The Christian faith professes belief in “providence,” that is, that the events that unfold through time are guided by God Himself towards His desired end. If there is a “Christian history,” then it is the telling of events in terms of the story God is speaking. The Christian “story,” is utterly and completely one of divine providence. The Christian story is that the single point of history, indeed, the single point of all things, is found in the death and resurrection of Christ . . . And though the death and resurrection of Christ occurs at a measurable, definable, moment in history (roughly 33 A.D.), it is also correct to describe it as both the beginning and ending of history.

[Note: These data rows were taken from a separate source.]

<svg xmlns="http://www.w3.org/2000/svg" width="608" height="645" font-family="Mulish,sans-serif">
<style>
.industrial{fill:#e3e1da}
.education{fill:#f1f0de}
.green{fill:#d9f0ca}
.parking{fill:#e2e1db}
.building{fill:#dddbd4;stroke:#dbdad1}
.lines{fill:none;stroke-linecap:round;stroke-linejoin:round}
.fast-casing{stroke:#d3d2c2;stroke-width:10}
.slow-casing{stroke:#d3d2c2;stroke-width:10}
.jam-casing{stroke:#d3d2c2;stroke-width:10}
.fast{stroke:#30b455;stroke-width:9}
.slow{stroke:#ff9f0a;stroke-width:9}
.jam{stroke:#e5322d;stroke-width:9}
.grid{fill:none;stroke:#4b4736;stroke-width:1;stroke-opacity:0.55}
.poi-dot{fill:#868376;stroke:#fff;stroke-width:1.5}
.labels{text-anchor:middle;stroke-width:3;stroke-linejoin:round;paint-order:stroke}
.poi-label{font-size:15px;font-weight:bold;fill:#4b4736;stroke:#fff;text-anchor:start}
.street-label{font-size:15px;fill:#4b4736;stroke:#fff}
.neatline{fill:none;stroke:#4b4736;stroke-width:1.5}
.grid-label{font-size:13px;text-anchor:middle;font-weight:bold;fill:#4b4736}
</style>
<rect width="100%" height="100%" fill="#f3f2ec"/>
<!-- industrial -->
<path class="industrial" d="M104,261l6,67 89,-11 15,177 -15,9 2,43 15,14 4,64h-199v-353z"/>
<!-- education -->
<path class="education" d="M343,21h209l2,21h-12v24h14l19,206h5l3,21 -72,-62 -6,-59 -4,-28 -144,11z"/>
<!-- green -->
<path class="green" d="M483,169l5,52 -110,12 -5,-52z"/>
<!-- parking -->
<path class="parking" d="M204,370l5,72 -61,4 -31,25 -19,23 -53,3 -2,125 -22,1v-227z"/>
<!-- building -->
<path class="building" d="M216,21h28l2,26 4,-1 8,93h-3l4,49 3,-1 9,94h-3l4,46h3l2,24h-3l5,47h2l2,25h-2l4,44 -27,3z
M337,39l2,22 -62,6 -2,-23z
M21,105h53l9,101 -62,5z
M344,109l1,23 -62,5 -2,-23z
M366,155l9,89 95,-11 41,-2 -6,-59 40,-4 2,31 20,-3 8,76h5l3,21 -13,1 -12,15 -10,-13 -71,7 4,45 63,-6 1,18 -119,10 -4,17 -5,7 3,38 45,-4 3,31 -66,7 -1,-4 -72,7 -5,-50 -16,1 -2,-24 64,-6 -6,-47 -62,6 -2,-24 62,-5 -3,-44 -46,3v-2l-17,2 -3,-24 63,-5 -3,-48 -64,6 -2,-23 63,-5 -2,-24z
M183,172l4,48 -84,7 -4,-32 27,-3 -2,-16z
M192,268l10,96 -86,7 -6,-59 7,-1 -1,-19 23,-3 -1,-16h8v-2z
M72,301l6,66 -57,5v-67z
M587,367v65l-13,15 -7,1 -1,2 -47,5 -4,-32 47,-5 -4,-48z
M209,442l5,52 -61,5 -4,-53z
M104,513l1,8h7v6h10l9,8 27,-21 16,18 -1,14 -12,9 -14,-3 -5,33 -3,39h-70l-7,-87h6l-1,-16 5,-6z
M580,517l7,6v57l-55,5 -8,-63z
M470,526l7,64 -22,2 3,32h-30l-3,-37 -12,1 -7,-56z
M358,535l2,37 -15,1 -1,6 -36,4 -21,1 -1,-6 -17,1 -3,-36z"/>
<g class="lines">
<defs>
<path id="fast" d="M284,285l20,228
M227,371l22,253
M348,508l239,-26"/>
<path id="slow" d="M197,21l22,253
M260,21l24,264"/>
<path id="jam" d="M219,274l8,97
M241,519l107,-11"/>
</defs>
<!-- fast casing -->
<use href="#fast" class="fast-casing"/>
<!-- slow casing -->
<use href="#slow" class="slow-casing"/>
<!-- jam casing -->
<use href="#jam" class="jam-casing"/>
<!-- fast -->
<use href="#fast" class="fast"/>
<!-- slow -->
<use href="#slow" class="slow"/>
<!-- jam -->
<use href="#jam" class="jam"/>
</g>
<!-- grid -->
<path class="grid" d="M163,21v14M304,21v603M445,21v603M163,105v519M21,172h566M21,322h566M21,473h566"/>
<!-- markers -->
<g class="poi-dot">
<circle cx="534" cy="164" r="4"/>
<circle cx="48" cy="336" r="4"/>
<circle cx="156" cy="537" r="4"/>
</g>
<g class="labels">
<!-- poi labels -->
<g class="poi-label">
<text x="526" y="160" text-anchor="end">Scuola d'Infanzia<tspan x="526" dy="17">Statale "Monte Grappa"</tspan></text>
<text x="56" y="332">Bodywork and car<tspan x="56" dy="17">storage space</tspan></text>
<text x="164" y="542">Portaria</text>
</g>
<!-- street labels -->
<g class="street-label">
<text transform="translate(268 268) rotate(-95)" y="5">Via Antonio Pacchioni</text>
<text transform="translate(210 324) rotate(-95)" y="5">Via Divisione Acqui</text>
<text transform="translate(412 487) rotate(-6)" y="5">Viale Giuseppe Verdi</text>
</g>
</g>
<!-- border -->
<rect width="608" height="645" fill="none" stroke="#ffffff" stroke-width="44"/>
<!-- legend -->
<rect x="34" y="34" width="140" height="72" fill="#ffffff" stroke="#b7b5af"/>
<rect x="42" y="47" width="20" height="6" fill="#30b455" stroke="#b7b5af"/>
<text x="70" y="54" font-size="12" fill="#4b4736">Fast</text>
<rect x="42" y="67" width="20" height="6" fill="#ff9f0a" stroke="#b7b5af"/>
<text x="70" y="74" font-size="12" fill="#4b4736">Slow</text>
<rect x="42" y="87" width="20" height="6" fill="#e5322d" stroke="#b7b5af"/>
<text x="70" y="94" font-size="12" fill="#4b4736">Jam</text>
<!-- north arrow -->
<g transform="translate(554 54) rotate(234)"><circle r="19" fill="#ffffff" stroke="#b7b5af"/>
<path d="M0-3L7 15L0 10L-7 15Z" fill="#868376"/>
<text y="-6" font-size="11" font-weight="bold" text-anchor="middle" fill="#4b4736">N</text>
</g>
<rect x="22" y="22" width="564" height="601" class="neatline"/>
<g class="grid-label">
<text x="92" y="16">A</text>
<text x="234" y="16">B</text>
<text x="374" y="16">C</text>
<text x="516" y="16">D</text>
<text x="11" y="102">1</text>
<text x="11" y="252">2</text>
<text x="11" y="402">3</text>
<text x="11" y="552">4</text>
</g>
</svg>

What Freeman draws on, here, is an exceptionally hopeful truth. Namely, that we don’t necessarily have to “make sense” of the things we see so long as we keep our gaze fixed on the cross. The eponymous words of the writer to the Hebrews comes to mind, reminding those who are running that only way in which runners succeed is by having eyes that are transfixed on the cross, that place where he who spoke all things into being “endured such contradiction of sinners against himself” (Heb. 12:2–3). The place of the cross is the place of God’s beloved contradiction, wherein what looked like defeat was actually deliverance working in and through death. The cross is the concurrent apex of God’s revelation and of human history. It’s the stage upon which the Creator of all things is chiefly seen and known. It’s the point at which all history converges. It’s the thread of God’s sovereignty which he’s masterfully woven throughout the course of human history, coloring each page in a wonderful crimson hue. It’s the annunciation of his bare word of promise, of grace so amazing and so free.

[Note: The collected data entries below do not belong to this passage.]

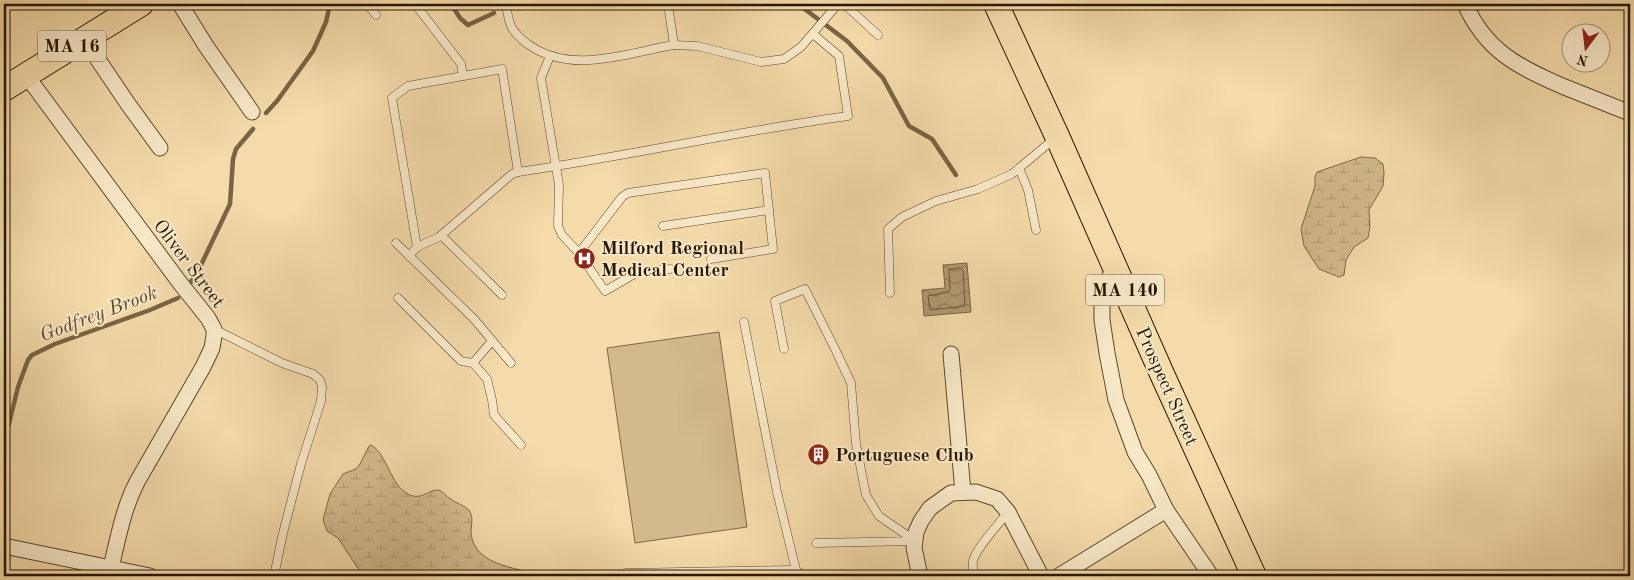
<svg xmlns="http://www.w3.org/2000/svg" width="1634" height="580" font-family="'Old Standard TT',serif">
  <defs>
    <pattern id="wetland-marsh" width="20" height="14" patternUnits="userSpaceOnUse" patternTransform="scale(1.25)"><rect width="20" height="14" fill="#d2ba8d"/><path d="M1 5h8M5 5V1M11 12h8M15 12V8" fill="none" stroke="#b49f78"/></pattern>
    <pattern id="water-waves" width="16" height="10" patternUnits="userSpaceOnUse" patternTransform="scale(1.25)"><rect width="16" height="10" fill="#af9871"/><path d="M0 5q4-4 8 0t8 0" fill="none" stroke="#8e7b5a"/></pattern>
  </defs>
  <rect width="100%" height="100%" fill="#f5dbaa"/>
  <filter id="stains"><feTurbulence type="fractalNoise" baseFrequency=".004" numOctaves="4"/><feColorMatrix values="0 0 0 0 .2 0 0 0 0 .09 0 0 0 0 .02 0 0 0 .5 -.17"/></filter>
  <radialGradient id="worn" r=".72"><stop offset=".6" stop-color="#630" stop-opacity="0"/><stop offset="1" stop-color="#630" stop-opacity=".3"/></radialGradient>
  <path fill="#d2ba8d" stroke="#7c6847" d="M719 332 747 527 635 543 607 348Z"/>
  <g fill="url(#wetland-marsh)" stroke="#7c6847">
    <path d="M1361 157 1375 158 1383 164 1384 173 1383 186 1369 210 1370 227 1368 238 1354 247 1346 260 1344 275 1339 277 1319 269 1304 246 1301 229 1315 186V177L1317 172Z"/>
    <path d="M371 445C387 454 391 486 408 494 421 501 428 490 437 490 442 490 445 495 449 498 455 503 464 505 469 510 474 517 471 525 471 533 474 563 508 566 531 573L533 576H369L359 570 338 538 327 531 323 520 330 494 343 474 356 469 360 464 369 446Z"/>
  </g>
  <path fill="url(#water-waves)" stroke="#796444" d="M967 263 971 312 924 316 922 290 945 288 943 265Z"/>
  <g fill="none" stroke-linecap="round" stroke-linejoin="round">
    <path stroke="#6b5739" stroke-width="1" d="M960 268 963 271 965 306 930 310 928 296 948 292 950 288 949 270Z"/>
    <g stroke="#796444" stroke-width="4.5">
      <path d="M451 4 460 18 468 25 494 13"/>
      <path d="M798 4 847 41 883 78 909 126 932 139 956 175"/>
      <path d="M520 8 546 5"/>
      <path d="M266 113 277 101 313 51 326 22 330 4"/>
      <path d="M189 285 201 265 230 204 233 159 236 149 253 129"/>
      <path d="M4 444 18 387 28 360 32 355 55 344 150 310 178 298"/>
    </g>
    <defs>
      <g id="lane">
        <path d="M367 4 376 15"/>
        <path d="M415 4 461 64 463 76"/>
        <path d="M506 4C507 11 508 19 511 26 515 34 522 40 529 45 573 75 626 53 674 45L697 46 761 62 784 59 801 47 838 4"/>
        <path d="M668 4 674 45"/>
        <path d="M844 4 878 35"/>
        <path d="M550 56 541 78 559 185 558 226 562 235 579 253 605 291 636 273 670 269"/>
        <path d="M1019 168 1028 190 1036 230"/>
        <path d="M663 226 769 210"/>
        <path d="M441 235 502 295"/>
        <path d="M396 243 474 319 511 363"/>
        <path d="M417 247 392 98 408 86 502 69 518 172"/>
        <path d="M579 253 622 197 628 193 765 173 773 249 711 259"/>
        <path d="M409 256 417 247 439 237 512 174 518 172C629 156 738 131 848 116L839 56 813 34"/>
        <path d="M890 293 888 229 902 217 936 201 978 189 1012 174 1054 139"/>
        <path d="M398 298 461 361 473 363 492 341"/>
        <path d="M744 322 777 492 796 570"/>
        <path d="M214 329 282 363 313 374 320 380 322 387 321 401 301 464 283 533 274 576"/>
        <path d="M784 349 775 301 805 289 836 351 851 383 856 444 866 495 879 516 915 541 816 543"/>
        <path d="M473 363 487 379 492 400 494 415 521 445"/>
        <path d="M626 576V573L796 570 803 576"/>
        <path d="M975 576C973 571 972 567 973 561 976 548 999 524 1008 512"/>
      </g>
      <g id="street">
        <path d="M180 4 206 46 252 112"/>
        <path d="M1465 4C1486 51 1517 66 1562 86 1585 95 1607 104 1630 113"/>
        <path d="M84 39 128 104 160 148"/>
        <path d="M26 75 180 283 208 318 214 329V336L212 348 203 367 137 482C122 511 117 544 109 576"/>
        <path d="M1115 268 1105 284 1102 298V320L1107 353 1116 400 1135 452 1149 475 1166 510 1211 576"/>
        <path d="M951 354 963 492"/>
        <path d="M4 546 150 576"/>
        <path d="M920 576 914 548 916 532 921 521 930 508 951 493 976 492 997 499 1008 512 1041 576"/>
        <path d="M1059 576 1166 510"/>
      </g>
      <g id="primary">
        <path d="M996 4 1057 136 1162 374 1254 576"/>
        <path d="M4 89 141 4"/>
      </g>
    </defs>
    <use href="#lane" stroke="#5a472b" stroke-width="9"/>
    <use href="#street" stroke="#5a472b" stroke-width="17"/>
    <use href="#primary" stroke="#271601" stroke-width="26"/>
    <use href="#lane" stroke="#f8e8c8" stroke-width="8"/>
    <use href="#street" stroke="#f8e8c8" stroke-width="15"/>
    <use href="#primary" stroke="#f5dbaa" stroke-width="24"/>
  </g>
  <defs>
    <symbol id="hospital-disc" viewBox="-11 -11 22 22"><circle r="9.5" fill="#8f2418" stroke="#f8e8c8"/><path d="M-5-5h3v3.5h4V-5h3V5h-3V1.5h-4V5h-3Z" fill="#fff"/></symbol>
    <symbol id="building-disc" viewBox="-11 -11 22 22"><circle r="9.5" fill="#8f2418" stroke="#f8e8c8"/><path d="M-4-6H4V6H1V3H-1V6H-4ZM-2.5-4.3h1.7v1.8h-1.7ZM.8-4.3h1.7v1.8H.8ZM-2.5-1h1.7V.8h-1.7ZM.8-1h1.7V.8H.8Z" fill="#fff"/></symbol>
  </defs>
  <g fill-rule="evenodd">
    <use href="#hospital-disc" x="572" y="246" width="25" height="25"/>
    <use href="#building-disc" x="806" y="442" width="25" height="25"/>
  </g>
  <g text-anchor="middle" stroke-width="4" stroke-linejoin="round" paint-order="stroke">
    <g fill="#f8e8c8" stroke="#66553d" stroke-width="1">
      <rect x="38" y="30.5" width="68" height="31" rx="4"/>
      <rect x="1086" y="274.5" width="78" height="31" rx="4"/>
    </g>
    <g font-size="18" font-weight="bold" fill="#271601">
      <text x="72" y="52">MA 16</text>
      <text x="1125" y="296">MA 140</text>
    </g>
    <g font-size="19" font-weight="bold" fill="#271601" stroke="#f8e8c8" text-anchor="start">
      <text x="601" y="254">Milford Regional<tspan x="601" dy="22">Medical Center</tspan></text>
      <text x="835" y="461">Portuguese Club</text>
    </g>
    <g font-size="19" fill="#271601" stroke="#f8e8c8">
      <text transform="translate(190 263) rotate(53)" y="7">Oliver Street</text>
      <text transform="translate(1168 386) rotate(66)" y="7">Prospect Street</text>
    </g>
    <g font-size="20" font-style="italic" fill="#5d4a2e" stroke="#f8e8c8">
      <text transform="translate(98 313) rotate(-21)" y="7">Godfrey Brook</text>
    </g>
  </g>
  <rect width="1634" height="580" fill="none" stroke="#f5dbaa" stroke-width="20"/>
  <rect x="5" y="5" width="1624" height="570" fill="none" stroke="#271601" stroke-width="2.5"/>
  <rect x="10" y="10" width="1614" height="560" fill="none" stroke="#271601"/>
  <g transform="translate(1586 48) rotate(195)"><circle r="24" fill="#f8e8c8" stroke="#a49478"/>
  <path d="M0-4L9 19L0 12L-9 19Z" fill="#8f2418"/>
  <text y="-8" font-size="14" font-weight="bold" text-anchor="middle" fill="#271601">N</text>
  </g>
  <rect width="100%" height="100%" filter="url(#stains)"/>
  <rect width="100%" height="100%" fill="url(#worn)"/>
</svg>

This is all reminiscent of that helpful schema found in Luther’s theology known as the conflict between a theologian of glory and a theologian of the cross. “Theologians of glory,” writes Lutheran scholar and preacher Gerhard Forde, “are always driven to seek transcendent meaning, to try to see into the invisible things of God, to get a line on the logic of God” (76). This is often done through elaborate systematic theologies that have “explaining the invisible things of God” as their fundamental reason for existing. And, don’t get me wrong, there’s some benefit to be had there. But reasoning with the cross is nothing compared to just considering that it is. The cross and all its splinters and blood-soaked materials doesn’t need our reasons. Likewise, history doesn’t need our explanations.

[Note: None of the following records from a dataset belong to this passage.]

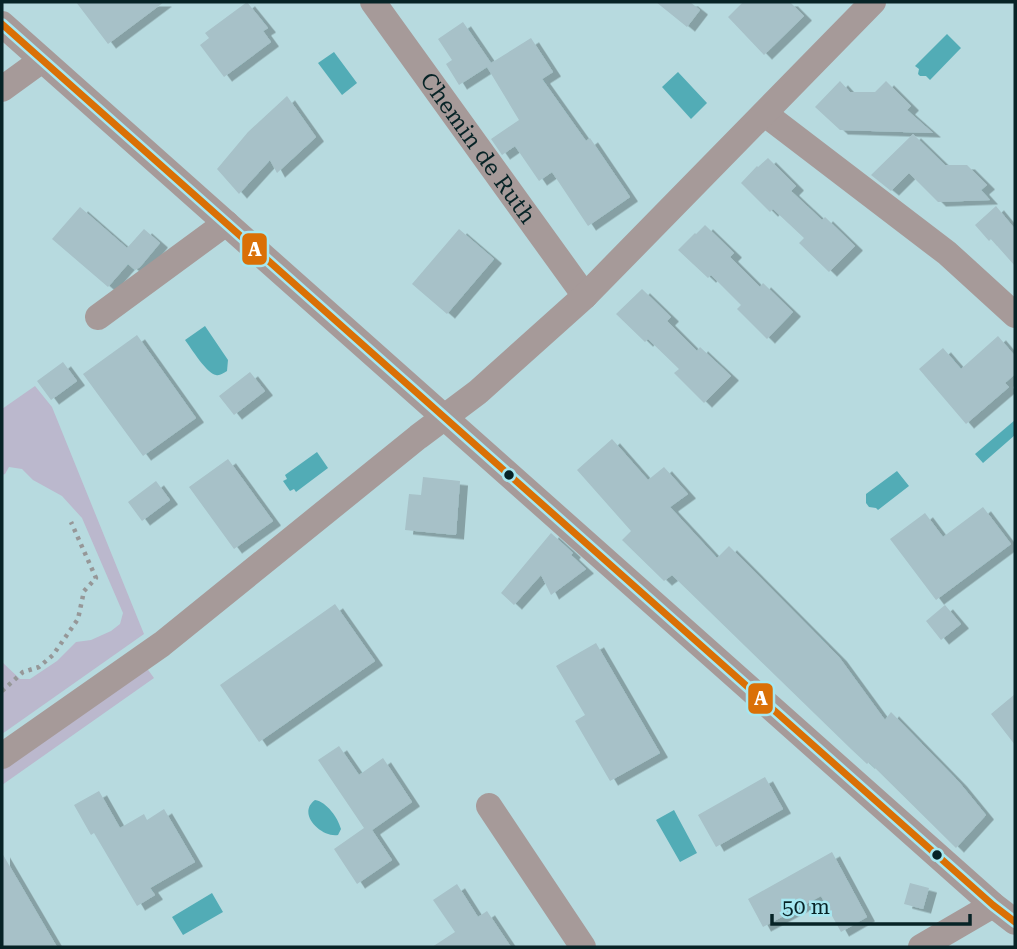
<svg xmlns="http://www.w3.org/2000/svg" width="1017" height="949" viewBox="0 0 1017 949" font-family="'Roboto Serif',serif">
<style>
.green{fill:#bbb8cd}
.water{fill:#52acb6}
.building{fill:#a7c1c8;filter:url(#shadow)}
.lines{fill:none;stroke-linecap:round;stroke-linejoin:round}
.path{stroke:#969798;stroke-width:4.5;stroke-dasharray:3.5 5;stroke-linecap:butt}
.minor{stroke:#a69a99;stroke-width:26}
.bus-1-casing{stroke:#a6e7f0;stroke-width:12}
.bus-1{stroke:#da7006;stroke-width:7}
.bus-dot{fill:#072326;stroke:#a6e7f0;stroke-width:2.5}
.labels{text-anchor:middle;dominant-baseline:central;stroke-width:5;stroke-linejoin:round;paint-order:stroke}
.street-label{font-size:23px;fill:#072326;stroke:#a6e7f0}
.line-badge{stroke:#a6e7f0;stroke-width:2.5}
.badge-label{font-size:19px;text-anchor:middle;font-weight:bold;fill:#fff}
</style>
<defs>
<filter id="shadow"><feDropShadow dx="8" dy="4.5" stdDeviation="0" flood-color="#0004"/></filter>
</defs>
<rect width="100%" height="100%" fill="#b7dadf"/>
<path class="green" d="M35,386L52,407L144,634L2,734V662L20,679H30L57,661L76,642L91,640L111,631L120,624L123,613L82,518L62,496L33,480L22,469L9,467L5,474L2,475V409Z
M146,667L154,678L2,785V767Z"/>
<path class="water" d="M947,34L961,48L930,80L926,76H920L918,74L919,69L915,66Z
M334,52L357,83L342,95L318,63Z
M678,72L707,103L691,119L662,87Z
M205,326L228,360L227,371C223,373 220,376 216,375C207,374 191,348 185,340Z
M1015,420V435L983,463L975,454Z
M317,452L328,468L296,492L294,489L290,491L283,481L287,479L285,475Z
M897,471L909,486L878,510L876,508L869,507L866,503V494Z
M315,800C327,802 338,818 341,829L338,835C322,838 296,814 315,800Z
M674,810L697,853L680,862L656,820Z
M212,893L223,912L183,935L172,917Z"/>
<path class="building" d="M76,2H164L108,44Z
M247,2L268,28L263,31L271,42L224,77L200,45L209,38L205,33Z
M656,2H690L700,10L687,27Z
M743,2H790L804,16L764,55L728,17Z
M463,22L491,63L531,38L553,72L542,79L586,141L590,138L630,197L588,226L552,172L539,181L515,146L502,155L491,139L519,120L487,67L459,85L446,64L452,60L438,39Z
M840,81L850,92H875L886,81L911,106L907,110L933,133L840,130L815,107Z
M287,96L316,137L277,173L270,160L239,194L217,169L248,132Z
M913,134L945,165H967L987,185L981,190L990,200L938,202L909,173L891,191L871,175Z
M768,158L796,186L791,191L822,220L825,217L855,246L829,272L799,243L804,238L773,209L770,212L741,183L757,166L758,167Z
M996,206L1015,229V266L991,239L989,241L975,225Z
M80,207L127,248L144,229L160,243L140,267L135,270L128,264L108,287L52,239Z
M705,225L734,253L730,257L760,287L763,283L793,312L767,339L737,309L741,305L711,275L708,278L678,250L695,233L696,234Z
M459,229L494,259L447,314L412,284Z
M642,289L671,317L667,321L697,351L700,347L731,376L704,403L674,373L679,369L648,339L645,342L616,314Z
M137,335L196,418L143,456L83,374Z
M998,336L1015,356V374L1005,383L1009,387L966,424L919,369L943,348L961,369Z
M63,362L77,381L51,400L37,381Z
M250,372L265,391L234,415L219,396Z
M612,439L648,480L664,467L688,494L670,507L717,558L729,546L839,657L885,720L891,712L959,782L986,815L956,848L869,762L867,764L851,749L672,575L664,581L622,540L631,531L577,470Z
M228,459L273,521L234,549L189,487Z
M423,477L460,481L456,535L405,530L409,494L421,495Z
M156,481L170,500L142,521L128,502Z
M983,507L1011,544L936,600L890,539L925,513L943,537Z
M551,533L573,553L571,555L586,569L551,595L541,575L514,605L501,593Z
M335,604L375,661L259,742L220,685Z
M945,605L961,624L941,640L926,621Z
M596,643L660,753L610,781L575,721L585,715L556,666Z
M1015,694V745L991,714Z
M339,746L359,775L383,758L412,802L372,830L392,860L357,884L334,849L364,828L318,760Z
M765,777L783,809L716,847L698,815Z
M99,791L120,828L144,814L147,820L164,809L195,862L150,888L155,895L137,906L94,833L91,835L74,805Z
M832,852L867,917L841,932L821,896L763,927L748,899Z
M2,853L57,947H2Z
M910,883L929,888L923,909L904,904Z
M457,884L478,917L487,911L511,947H432L455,932L433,900Z"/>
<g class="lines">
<path class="path" d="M2,691L23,672L39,667L53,655L78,619L84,591L96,578L71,522"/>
<g class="minor">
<path id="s1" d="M373,2L585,296"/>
<path d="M2,24L993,905L1015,922"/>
<path d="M2,89L42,60"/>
<path d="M765,114L947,253L1015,315"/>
<path d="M98,317L226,223"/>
<path d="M2,756L162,644L418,437L478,392L585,296L873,2"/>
<path d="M489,806L583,947"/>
<path d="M921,947L993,905"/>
</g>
<defs>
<path id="bus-1" d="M2,24L993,905L1015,922"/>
</defs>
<use href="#bus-1" class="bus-1-casing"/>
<use href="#bus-1" class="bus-1"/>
</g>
<g class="bus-dot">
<circle cx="509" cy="475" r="6"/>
<circle cx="937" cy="855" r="6"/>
</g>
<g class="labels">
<g class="street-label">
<text stroke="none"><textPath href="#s1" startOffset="180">Chemin de Ruth</textPath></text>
</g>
</g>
<g class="line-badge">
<rect x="241" y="232" width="27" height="34" rx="7" fill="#da7006"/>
<rect x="747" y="682" width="27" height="33" rx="7" fill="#da7006"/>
</g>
<g class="badge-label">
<text x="255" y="256">A</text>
<text x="761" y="705">A</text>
</g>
<rect width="1017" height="949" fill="none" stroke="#072326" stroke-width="7"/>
<path d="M772 914v10h198v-10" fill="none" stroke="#072326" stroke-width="3.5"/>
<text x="782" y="914" font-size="21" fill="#072326" stroke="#a6e7f0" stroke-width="5" paint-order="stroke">50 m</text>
</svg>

The gift of both is faith in a providence that works (and is working) despite appearances to the contrary. “When the wash is all in and the dust settles,” Dale Ralph Davis writes, “there will not be anything that God has not used to shape us to the likeness of his Son” (152). That’s a hard reality to accept if all you have to go on is history itself. It’s difficult even if you have the cross, I’ll admit. But it is only in and at the cross that hopelessness is transfigured into hope. It’s only at the foot of that despicably beautiful tree where what is seen is most glaringly not what is, or what will be. It’s the place where history’s defeat is camouflaged as eternal victory. It’s the site of the Lord’s providential fulfillment and prodigal reconciliation of all things to himself.
Dale Ralph Davis, The Word Became Fresh: How to Preach from Old Testament Narrative Texts (Ross-shire, Scotland: Christian Focus, 2007).
Gerhard O. Forde, On Being a Theologian of the Cross: Reflections on Luther’s Heidelberg Disputation, 1518 (Grand Rapids, MI: Eerdmans, 1997).